Hal R. Varian Collegiate Professor of Political Science at the University of Michigan, Research Professor at the Institute for Social Research, Principal Investigator, American National Election Studies, and Co-Principal Investigator of the TESS Project, Arthur Lupia's work focuses on how information and institutions affect policy and politics, and particularly on how people make decisions when they lack information.

His work provides insights on voting, civic competence, legislative-bureaucratic relations, parliamentary governance, and political communication. His books include The Democratic Dilemma: Can Citizens Learn What They Need to Know? (1998), Elements of Reason: Cognition, Choice, and the Bounds of Rationality (2000), Stealing the Initiative: How State Government Reacts to Direct Democracy (2001), and Positive Changes in Political Science: The Legacy of Richard D. McKelvey's Most Influential Writings (2007).
His articles and editorials have appeared in many respected journals and newspapers.

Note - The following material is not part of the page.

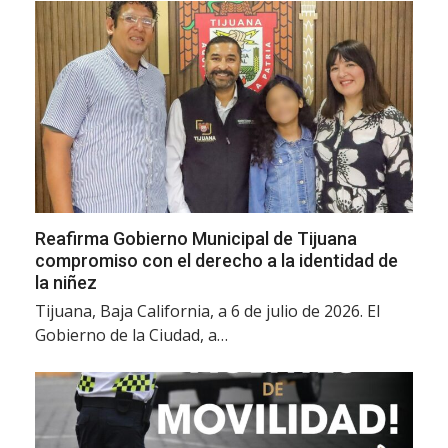
Reafirma Gobierno Municipal de Tijuana
compromiso con el derecho a la identidad de
la niñez
Tijuana, Baja California, a 6 de julio de 2026. El
Gobierno de la Ciudad, a…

He is a John Simon Guggenheim Foundation Fellow (2006-2007) and was previously a fellow at the Center for Advanced Study in the Behavioral Sciences (1999-2000). He was elected a Fellow of the American Association for the Advancement of Science in 2003 and as a Member of the American Academy of Arts and Sciences in 2007.

Now, as a Principal Investigator of the American National Election Studies (www.electionstudies.org), he is helping to introduce many new procedural and methodological innovations to one of the world's best-known scientific studies of elections.